Gel gelelim hayatımızdaki en ölümcül varsayım karşımızdakini tanıdığımızı varsaymaktır. Aslında biz kendimizi bile tanımıyoruz. Çocukken gelmiş kalıplarla, öğretilen doğru/yanlışlarla yaşıyoruz, seçimlerimizi yapıyoruz. Özgür irademizle herşeyin üzerinden teker teker geçip seçim yapana kadar kendimizi tanıdığımızdan bahsedemeyiz. Doğrularınız kime göre doğru, neye göre doğru? Teker teker üzerinden geçmeniz gerekir. Dolayısıyla kendimizi tanımadan, karşımızdakini tanımadan güvenden bahsedilemez.

O yüzden benim için Güven: karşımdakinin herşeyi (ama herşeyi) yapabileceğine karşı duyduğum güvendir.

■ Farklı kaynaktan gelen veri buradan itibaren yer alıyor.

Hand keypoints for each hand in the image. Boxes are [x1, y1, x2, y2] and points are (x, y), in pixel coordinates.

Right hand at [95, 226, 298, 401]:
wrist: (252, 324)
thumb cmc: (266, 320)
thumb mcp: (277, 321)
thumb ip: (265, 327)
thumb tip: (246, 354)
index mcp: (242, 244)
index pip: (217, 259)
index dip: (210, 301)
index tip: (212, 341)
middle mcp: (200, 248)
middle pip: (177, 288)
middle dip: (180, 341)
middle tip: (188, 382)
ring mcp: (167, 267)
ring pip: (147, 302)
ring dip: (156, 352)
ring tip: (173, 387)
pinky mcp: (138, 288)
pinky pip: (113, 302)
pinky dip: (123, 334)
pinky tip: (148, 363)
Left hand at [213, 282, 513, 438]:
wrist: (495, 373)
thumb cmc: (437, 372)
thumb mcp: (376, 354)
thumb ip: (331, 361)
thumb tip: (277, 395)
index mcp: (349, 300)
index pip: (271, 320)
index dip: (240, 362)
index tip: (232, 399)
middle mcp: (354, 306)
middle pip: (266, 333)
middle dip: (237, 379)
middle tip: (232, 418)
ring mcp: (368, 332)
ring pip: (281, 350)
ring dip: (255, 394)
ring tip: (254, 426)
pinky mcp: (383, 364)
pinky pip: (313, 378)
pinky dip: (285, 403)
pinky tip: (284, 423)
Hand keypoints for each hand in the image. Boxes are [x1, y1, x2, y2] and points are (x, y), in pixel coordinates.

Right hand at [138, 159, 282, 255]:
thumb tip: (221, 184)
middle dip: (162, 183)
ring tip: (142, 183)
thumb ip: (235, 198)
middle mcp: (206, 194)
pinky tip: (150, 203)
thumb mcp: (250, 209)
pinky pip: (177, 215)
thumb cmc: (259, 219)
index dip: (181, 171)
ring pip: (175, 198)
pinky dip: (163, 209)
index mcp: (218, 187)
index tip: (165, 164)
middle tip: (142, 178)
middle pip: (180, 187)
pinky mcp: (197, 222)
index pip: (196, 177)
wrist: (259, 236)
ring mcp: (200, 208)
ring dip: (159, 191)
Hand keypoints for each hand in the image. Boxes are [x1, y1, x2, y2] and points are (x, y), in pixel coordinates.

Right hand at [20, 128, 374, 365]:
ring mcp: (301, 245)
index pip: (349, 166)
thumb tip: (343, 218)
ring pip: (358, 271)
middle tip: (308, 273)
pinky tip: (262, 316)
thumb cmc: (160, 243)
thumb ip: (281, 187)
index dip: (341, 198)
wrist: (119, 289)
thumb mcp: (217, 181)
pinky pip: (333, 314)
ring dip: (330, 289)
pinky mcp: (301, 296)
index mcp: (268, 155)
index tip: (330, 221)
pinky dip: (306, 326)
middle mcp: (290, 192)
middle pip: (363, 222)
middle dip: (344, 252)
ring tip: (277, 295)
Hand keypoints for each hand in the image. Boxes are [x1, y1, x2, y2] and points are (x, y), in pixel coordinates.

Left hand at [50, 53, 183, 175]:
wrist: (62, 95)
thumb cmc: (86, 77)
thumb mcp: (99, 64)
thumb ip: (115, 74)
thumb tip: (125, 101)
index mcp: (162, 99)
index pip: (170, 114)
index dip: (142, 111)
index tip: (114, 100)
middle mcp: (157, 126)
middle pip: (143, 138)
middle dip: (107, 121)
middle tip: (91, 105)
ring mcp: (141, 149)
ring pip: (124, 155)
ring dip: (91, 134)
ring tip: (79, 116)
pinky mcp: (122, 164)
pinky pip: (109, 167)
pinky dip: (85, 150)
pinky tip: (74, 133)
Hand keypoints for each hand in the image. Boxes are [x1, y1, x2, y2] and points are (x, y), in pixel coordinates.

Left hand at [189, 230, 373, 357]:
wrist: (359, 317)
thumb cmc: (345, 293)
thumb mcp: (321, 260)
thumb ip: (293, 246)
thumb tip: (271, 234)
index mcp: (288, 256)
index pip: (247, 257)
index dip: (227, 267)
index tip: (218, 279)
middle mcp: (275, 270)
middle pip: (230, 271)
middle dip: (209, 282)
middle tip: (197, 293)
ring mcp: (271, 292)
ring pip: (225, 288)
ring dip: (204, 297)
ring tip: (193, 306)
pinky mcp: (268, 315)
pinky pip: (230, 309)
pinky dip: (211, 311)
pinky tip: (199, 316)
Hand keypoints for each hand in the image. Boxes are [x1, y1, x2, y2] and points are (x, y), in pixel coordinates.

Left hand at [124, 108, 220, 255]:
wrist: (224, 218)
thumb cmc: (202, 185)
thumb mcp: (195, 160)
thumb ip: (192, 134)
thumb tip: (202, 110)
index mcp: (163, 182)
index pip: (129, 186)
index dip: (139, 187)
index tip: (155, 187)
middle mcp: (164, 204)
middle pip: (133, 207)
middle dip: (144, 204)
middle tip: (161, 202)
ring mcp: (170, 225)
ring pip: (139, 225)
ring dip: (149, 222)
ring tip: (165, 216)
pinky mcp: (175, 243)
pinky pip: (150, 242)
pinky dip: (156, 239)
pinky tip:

O bir insansa, diyalektik bir dünyada tabiki değişecektir, gelişecektir, özgür iradesiyle seçimler yapacaktır. O yüzden dün x olması yarın y olmayacağı anlamına gelmez. Evet hala yaşadığım hayalkırıklıkları oluyor ama yaşadığım her hayalkırıklığından da bu bilinçle çıkıyorum.

Evet herkesin herşeyi yapabileceğine ve yaşadığım herşeyin de bir sebebi olduğuna gerçekten güveniyorum 🙂 Kendime güveniyorum. Hayata güveniyorum. Kendi gerçekliğimi kendim yarattığım için karşımda duran problemin tek kaynağının ve tek çözümünün kendim olduğuna güveniyorum.. ve ben dahil herkesin değişeceğine güveniyorum..

Peki sen nelere güveniyorsun? Güveni hala dışarıda mı arıyorsun?